MacGregor asked why Metro’s chief executive officer didn’t attend the meeting, considering that the grocery sector “is going through a very deep crisis of confidence with the Canadian people.”
He later said there is also a crisis of trust.
“We know that there were allegations of fixing the price of bread. The Competition Bureau has had to look at the activities of your sector several times,” he said. “We know from producers and processors and we have heard in this committee, in excruciating detail, of the hidden fees and fines that our producers and processors have had to pay to supply your large corporations.”
He asked what grocers will do to regain consumers’ trust.
Thibault said consumers show their trust through hundreds of thousands of transactions daily.
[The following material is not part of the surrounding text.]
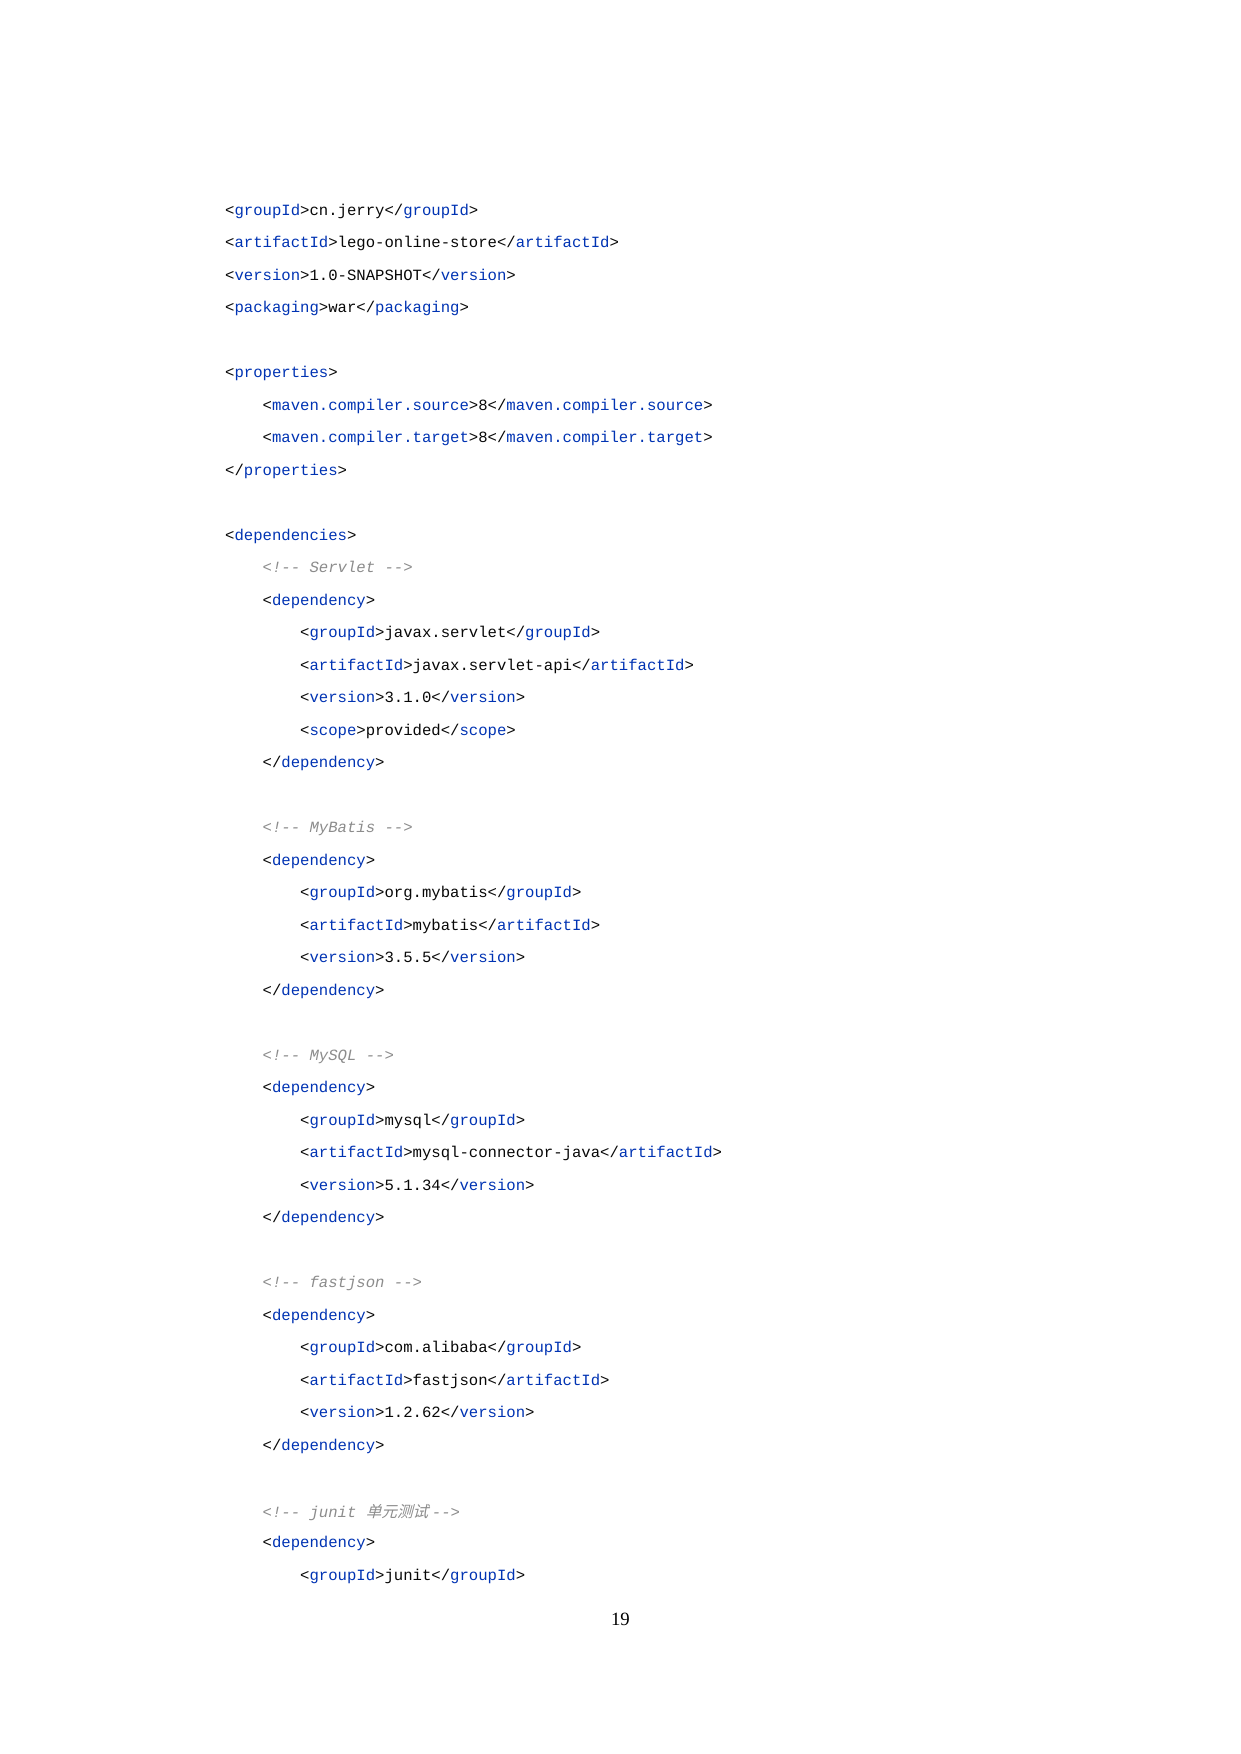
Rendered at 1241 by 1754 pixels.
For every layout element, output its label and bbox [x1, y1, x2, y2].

text [187, 162, 1053, 1592]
“I think we’ve demonstrated to customers that we provide value, quality, a healthy, secure environment and we provide transparency,” he said.
MacGregor said that isn’t what the committee has heard.
Rood’s questions focused on the fees producers pay to put their products in grocery stores. The committee heard in December that 44 per cent of fruit and vegetable producers sell at a loss and pay increasing fees to retailers.
Rood said her own family has had to pay chargeback fees to place their produce on store shelves.
Thibault said he didn’t know about specific fees but that negotiations were transparent.
Rood said it is “disheartening and worrisome” when grocers nickel-and-dime producers and is counter to the need for food security and sovereignty.
“If we don’t have farmers in the business of growing produce in this country to supply Canadians with healthy, wholesome, home-grown produce, then where are we going to get this from?” she asked.